COVENTRY, England -- U.S. and British Army signal Soldiers conducted cross training on each other's signal systems during exercise Stoney Run in Bramcote, England, further enhancing communications and network interoperability, and working relationships between the two NATO Allies.
Soldiers from the 44th Expeditionary Signal Battalion, 2nd Signal Brigade, set up two Secure Internet Protocol Router/Non-secure Internet Protocol Router (SIPR/NIPR) Access Point satellite terminals, or SNAPS, and two line-of-sight systems Wednesday at the 30th Signal Regiment's Training Area Windbreak in Bramcote. The Soldiers then explained the function and capabilities of each system and how they work together to build a secure, mobile and robust network to support the U.S. and its Allies anytime, anywhere.
Tuesday the U.S. Soldiers received similar training on British HF, satellite and line-of-sight signal systems from their partner unit, the 250th Gurkha Signal Squadron.
The two cross training events were part of Stoney Run, an annual U.S.-U.K. signal exercise designed to test and validate communications and network capabilities, and enhance interoperability and partner capacity between the two NATO Allies.
While the main part of Stoney Run is taking place in Grafenwoehr, Germany, this year marks the first time the 44th ESB has sent signal assets to train and support the exercise from the U.K. A convoy from the unit arrived in England Sunday after traveling 1,456 kilometers (905 miles) across three countries on 72-hour notice.
Pfc. Jordan Johnson, a SNAP operator in Company B, 44th ESB, said working closely with the British during the exercise helps build familiarity between systems and Allies, and increases deployment preparation and readiness on both sides.
"I've learned a lot more knowledge than I would just reading from a book. When you're actually working with people and you're getting to be more hands on, I think that greatly enhances the overall knowledge of our Army," Johnson said.
Maj. John Walton, commander of the 250th Gurkha Signal Squadron, said the Stoney Run exercise allows his Soldiers to understand how different pieces of equipment work together and how U.S. Army signal teams are structured, which has benefits for future exercises or operational deployments.
"The main reason for the exercise is to build interoperability, which is one of the British Army's key objectives with our American Allies from an equipment perspective, but also from a social perspective," Walton said.

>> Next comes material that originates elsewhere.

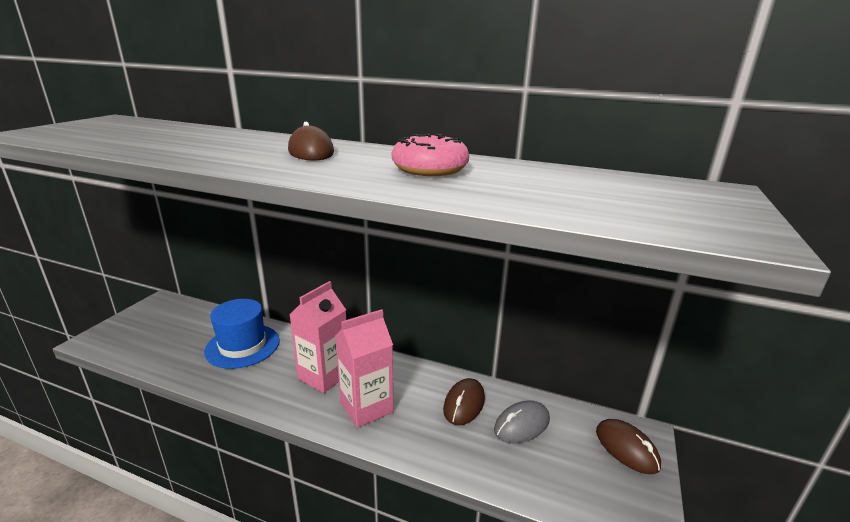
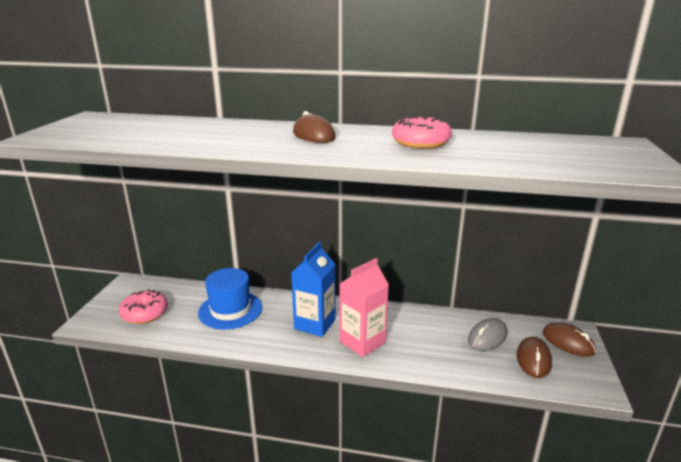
camera: 10 degrees left, 0 degrees up
(154, 338) = (145, 313): none -> pink donut
(324, 376) = (315, 324): pink carton -> blue carton
(464, 404) = (438, 329): brown mouse -> brown mouse (533, 360)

The Allies will build relationships through a social gathering, teambuilding events such as basketball and joint physical training, and cultural awareness and education visits to major cities and sites such as London, York and Shakespeare's birthplace in Stratford-upon-Avon.
"You're able to build bonds that reach out further than the Army, so if you ever needed people that you could depend on in this country, you would have people you could go to," Johnson said of working with the British.
2nd Lt. Cye Heatherly, a platoon leader in Company B, 44th ESB, said the benefits of Stoney Run extend far beyond the technical elements of the exercise.
"Our goal is to strengthen our partnership with our British Allies and to build relationships, interoperability and a Strong Europe," Heatherly said.
The 44th ESB Soldiers will provide logistical support to the 250th Gurkha Signal Squadron during exercise Stoney Run through June 13. The unit's two SNAPS and two line-of-sight systems will allow U.S. and British systems to pass voice and data across a shared network and communicate between units in the U.K. and Germany.
5th Signal Command (Theater) builds, operates and defends network capabilities to enable mission command and create tactical, operational and strategic flexibility for the Army, Joint and Multinational forces in the EUCOM and AFRICOM areas of responsibility.
2nd Signal Brigade builds, operates and defends Mission Command System and Networks in order to support unified action anytime, anywhere.